Os problemas já existentes exacerbaram a gravidade dos problemas na zona sísmica. Migrantes, pessoas da comunidade LGBTQIA+ e mulheres nas regiões afetadas passaram a enfrentar problemas mais complexos após o terremoto. O fato de ainda não haver energia elétrica disponível na zona do terremoto representa uma importante questão de segurança para as mulheres à noite. Elas também correm mais riscos de desenvolver problemas de saúde devido às necessidades de higiene. Além disso, como resultado da divisão sexista do trabalho, as mulheres precisam manter o fluxo da vida e continuar seu trabalho de cuidado ininterruptamente. Logo, essa questão aumenta os fardos que elas carregam e afetam sua saúde mental.

Milhões de pessoas que sobreviveram e perderam suas casas e parentes não tiveram acesso a condições de vida respeitosas e saudáveis.
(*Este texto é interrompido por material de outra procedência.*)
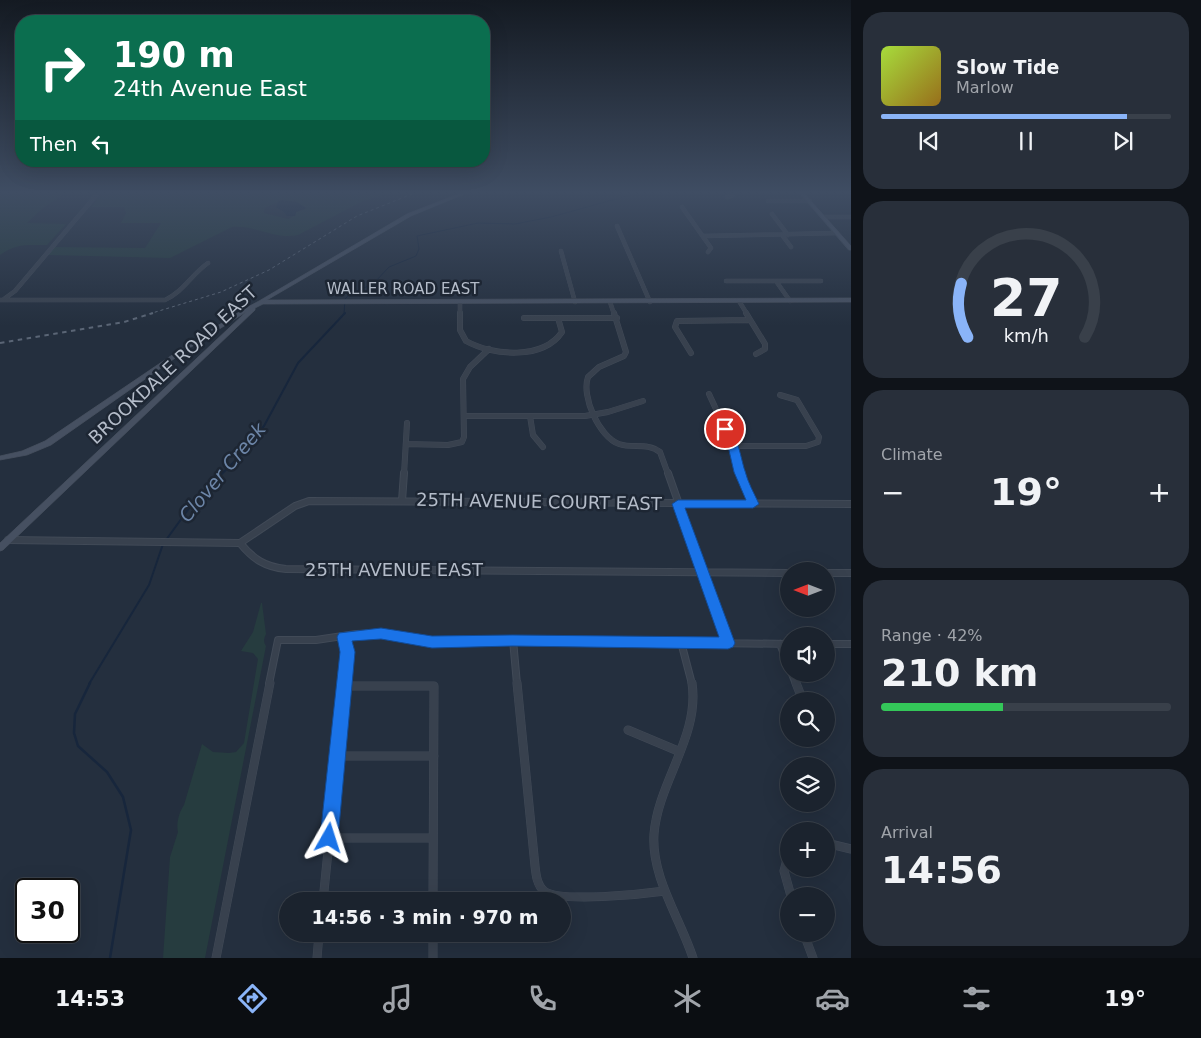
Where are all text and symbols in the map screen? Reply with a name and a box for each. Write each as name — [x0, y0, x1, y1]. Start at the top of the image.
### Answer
icon: right — [30, 35, 95, 100]
text: 190 m — [113, 35, 235, 75]
text: Slow Tide — [956, 56, 1059, 78]
text: 24th Avenue East — [113, 76, 307, 101]
text: Marlow — [956, 78, 1014, 97]
icon: previous — [915, 127, 943, 155]
icon: pause — [1012, 127, 1040, 155]
icon: next — [1109, 127, 1137, 155]
icon: left — [87, 130, 115, 158]
text: Then — [30, 133, 77, 155]
text: 27 — [990, 268, 1062, 328]
street label: BROOKDALE ROAD EAST — [84, 280, 262, 448]
street label: WALLER ROAD EAST — [327, 280, 480, 298]
text: km/h — [1003, 325, 1049, 346]
pin — [704, 408, 746, 450]
icon: arrive — [711, 415, 739, 443]
water label: Clover Creek — [174, 417, 270, 526]
text: Climate — [881, 445, 943, 464]
text: 19° — [990, 470, 1062, 514]
text: − — [881, 476, 904, 509]
text: + — [1148, 476, 1171, 509]
street label: 25TH AVENUE COURT EAST — [416, 489, 663, 514]
street label: 25TH AVENUE EAST — [305, 559, 484, 580]
north arrow — [780, 562, 835, 618]
map controls — [780, 562, 835, 942]
text: Range · 42% — [881, 626, 983, 645]
button: sound — [780, 627, 835, 682]
text: 210 km — [881, 651, 1038, 695]
button: search — [780, 692, 835, 747]
button: layers — [780, 757, 835, 812]
position arrow — [302, 811, 354, 863]
button: + — [780, 822, 835, 877]
text: Arrival — [881, 823, 933, 842]
text: 14:56 — [881, 848, 1002, 892]
speed limit sign: 30 — [15, 878, 80, 943]
button: − — [780, 887, 835, 942]
text: 14:56 · 3 min · 970 m — [311, 906, 539, 928]
icon: directions — [235, 981, 270, 1016]
icon: music — [380, 981, 415, 1016]
icon: phone — [525, 981, 560, 1016]
icon: climate — [670, 981, 705, 1016]
icon: car — [815, 981, 850, 1016]
icon: filters — [959, 981, 994, 1016]
text: 14:53 — [55, 986, 125, 1011]
text: 19° — [1104, 986, 1146, 1011]

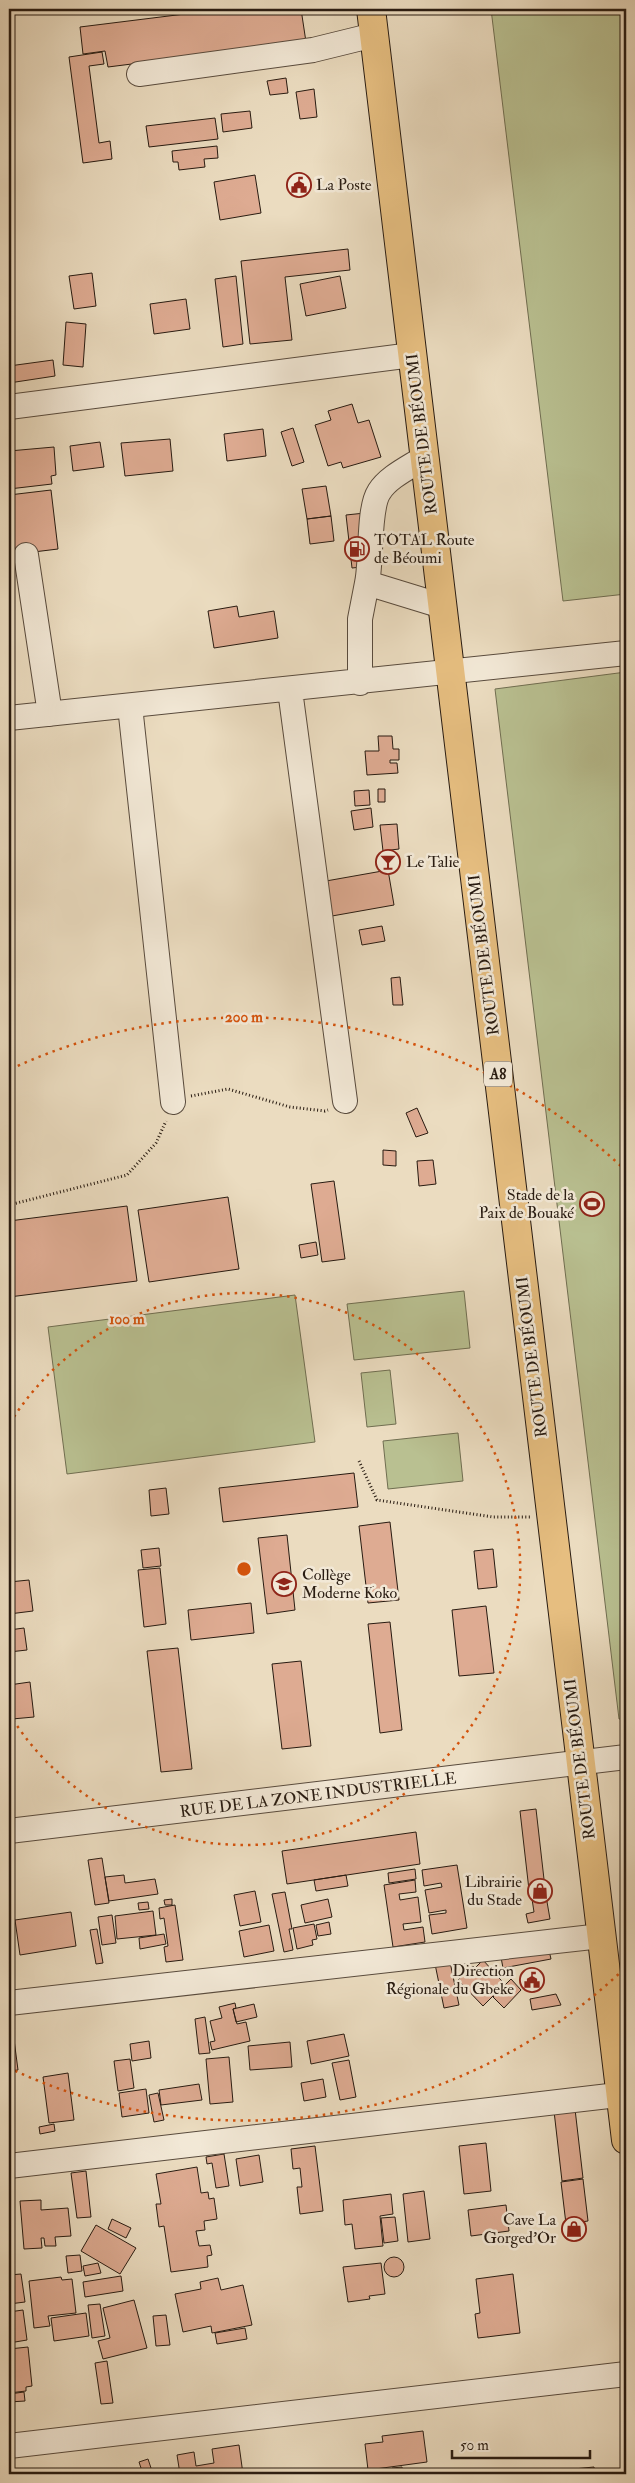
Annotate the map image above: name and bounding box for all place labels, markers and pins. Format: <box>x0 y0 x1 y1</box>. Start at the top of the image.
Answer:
public building icon: La Poste <box>286 172 312 198</box>
place label: La Poste <box>316 175 372 195</box>
place label: TOTAL Route de Béoumi <box>374 530 475 568</box>
fuel station icon: TOTAL Route de Béoumi <box>344 536 370 562</box>
bar icon: Le Talie <box>375 849 401 875</box>
place label: Le Talie <box>406 852 460 872</box>
place label: Stade de la Paix de Bouaké <box>479 1185 574 1223</box>
sports icon: Stade de la Paix de Bouaké <box>579 1191 605 1217</box>
centre of rings <box>235 1560 253 1578</box>
place label: Collège Moderne Koko <box>302 1565 398 1603</box>
school or university icon: Collège Moderne Koko <box>271 1571 297 1597</box>
place label: Librairie du Stade <box>465 1872 522 1910</box>
shop icon: Librairie du Stade <box>527 1878 553 1904</box>
place label: Direction Régionale du Gbeke <box>386 1961 514 1999</box>
public building icon: Direction Régionale du Gbeke <box>519 1967 545 1993</box>
place label: Cave La Gorged'Or <box>483 2210 556 2248</box>
shop icon: Cave La Gorged'Or <box>561 2216 587 2242</box>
É possível dizer que ainda existem práticas que ameaçam a saúde pública em muitos estágios diferentes, como habitação segura, condições de higiene e acesso a água limpa e potável.

Esse terremoto despojou o governo político islâmico do AKP: o partido no poder junto com todas as suas organizações. O governo do AKP não funciona como um Estado capaz de atender às necessidades de seus eleitores. Trata-se de um comando centralizado que serve às grandes corporações e aos interesses de poucos. A sociedade turca vivenciou, mais uma vez, as consequências da apropriação de recursos públicos pelo capital, clientelismo e pilhagem. Esse governo desconsidera as necessidades básicas das pessoas, privatiza as instituições estatais e adota uma concepção de governar que descarta completamente a lógica, as ciências ou os saberes, substituindo-os por superstição e lucro.
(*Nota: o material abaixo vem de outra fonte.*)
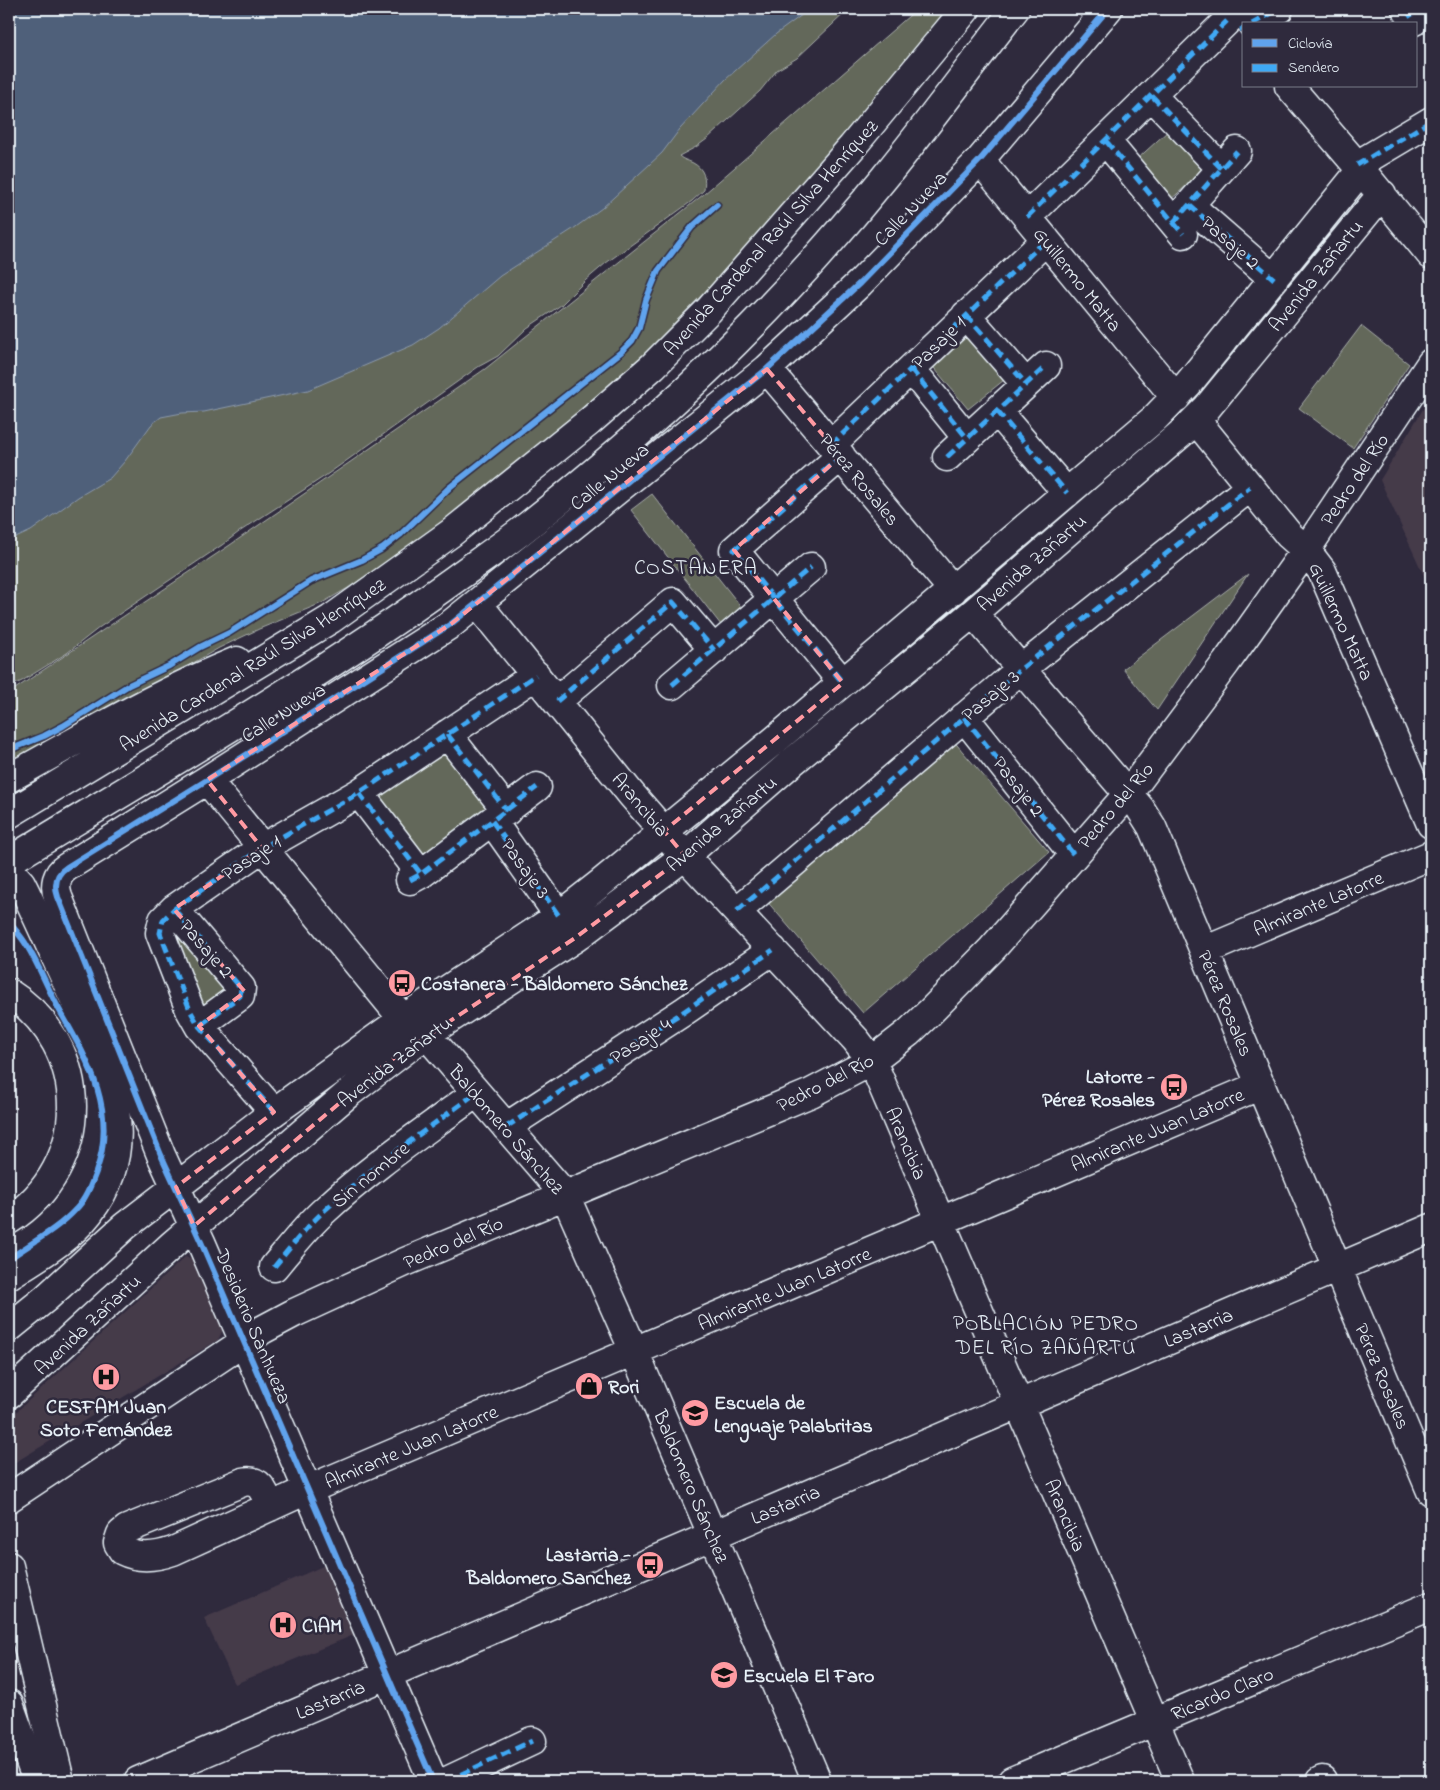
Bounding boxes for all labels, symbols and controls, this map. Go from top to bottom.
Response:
legend [1242,22,1418,88]
text: Ciclovía [1288,33,1333,55]
text: Sendero [1288,57,1340,79]
street label: Avenida Cardenal Raúl Silva Henríquez [658,114,887,363]
street label: Calle Nueva [868,166,955,254]
street label: Pasaje 2 [1193,210,1265,278]
street label: Avenida Zañartu [1262,214,1371,339]
street label: Guillermo Matta [1025,222,1127,339]
street label: Pasaje 1 [906,310,974,377]
street label: Pérez Rosales [811,428,905,533]
street label: Pedro del Río [1314,428,1398,532]
street label: Calle Nueva [565,437,657,519]
street label: Avenida Zañartu [971,508,1094,620]
district label: COSTANERA [634,554,758,584]
street label: Guillermo Matta [1300,558,1380,686]
street label: Avenida Cardenal Raúl Silva Henríquez [114,571,393,760]
street label: Pasaje 3 [956,664,1027,730]
street label: Calle Nueva [236,677,332,752]
street label: Pasaje 2 [984,751,1050,824]
street label: Pedro del Río [1072,757,1162,856]
street label: Arancibia [603,767,675,844]
street label: Avenida Zañartu [661,770,784,880]
street label: Pasaje 1 [217,829,288,889]
street label: Pasaje 3 [492,833,556,906]
street label: Almirante Latorre [1249,865,1389,946]
street label: Pasaje 2 [171,914,239,986]
street label: Pérez Rosales [1188,946,1259,1062]
bus stop icon: Costanera - Baldomero Sánchez [387,968,417,998]
place label: Costanera - Baldomero Sánchez [421,971,688,1000]
street label: Avenida Zañartu [332,1010,459,1116]
street label: Pasaje 4 [605,1011,678,1073]
street label: Pedro del Río [772,1047,880,1121]
street label: Baldomero Sánchez [440,1059,570,1202]
place label: Latorre - Pérez Rosales [1042,1064,1155,1116]
bus stop icon: Latorre - Pérez Rosales [1159,1072,1189,1102]
street label: Almirante Juan Latorre [1067,1082,1249,1181]
street label: Arancibia [876,1103,933,1185]
street label: Sin nombre [326,1135,417,1216]
street label: Pedro del Río [400,1210,508,1278]
street label: Almirante Juan Latorre [694,1241,876,1340]
street label: Desiderio Sanhueza [206,1244,297,1409]
street label: Avenida Zañartu [29,1268,149,1383]
street label: Lastarria [1160,1302,1238,1357]
district label: POBLACIÓN PEDRO DEL RÍO ZAÑARTU [953,1310,1139,1364]
street label: Pérez Rosales [1345,1319,1416,1435]
hospital icon: CESFAM Juan Soto Fernández [91,1362,121,1392]
shop icon: Rori [574,1371,604,1401]
place label: Rori [608,1374,640,1403]
place label: Escuela de Lenguaje Palabritas [714,1390,873,1443]
place label: CESFAM Juan Soto Fernández [40,1394,173,1446]
school or university icon: Escuela de Lenguaje Palabritas [680,1398,710,1428]
street label: Almirante Juan Latorre [321,1399,503,1498]
street label: Baldomero Sánchez [644,1405,735,1569]
street label: Arancibia [1035,1475,1092,1557]
street label: Lastarria [747,1479,825,1534]
place label: Lastarria - Baldomero Sanchez [465,1542,632,1594]
bus stop icon: Lastarria - Baldomero Sanchez [635,1550,665,1580]
hospital icon: CIAM [268,1610,298,1640]
place label: CIAM [302,1613,342,1642]
school or university icon: Escuela El Faro [709,1660,739,1690]
street label: Ricardo Claro [1167,1661,1279,1730]
place label: Escuela El Faro [743,1663,875,1692]
street label: Lastarria [292,1674,370,1729]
Enquanto nos preparamos para as eleições a ser realizadas em 14 de maio, acreditamos que o entendimento que reconstruirá o futuro da Turquia contra o colapso vivido nos últimos 20 anos está oculto nessa solidariedade demonstrada e vivida por toda a sociedade. A luta contra a usurpação dos direitos à vida e à subsistência, contra as corporações capitalistas imperialistas, contra o governo que não apoia as pessoas, contra a precariedade, contra as relações patriarcais, tem mais uma chance de se manifestar agora. Temos o potencial para construir uma nova sociedade contra os perpetradores da usurpação. Reconstruiremos nossas cidades e nossas vidas com essa resistência que valorizará a vida em detrimento do capital. Viva a solidariedade!

Pınar Yüksek é integrante da Marcha Mundial das Mulheres na Turquia e faz parte da equipe do Secretariado Internacional.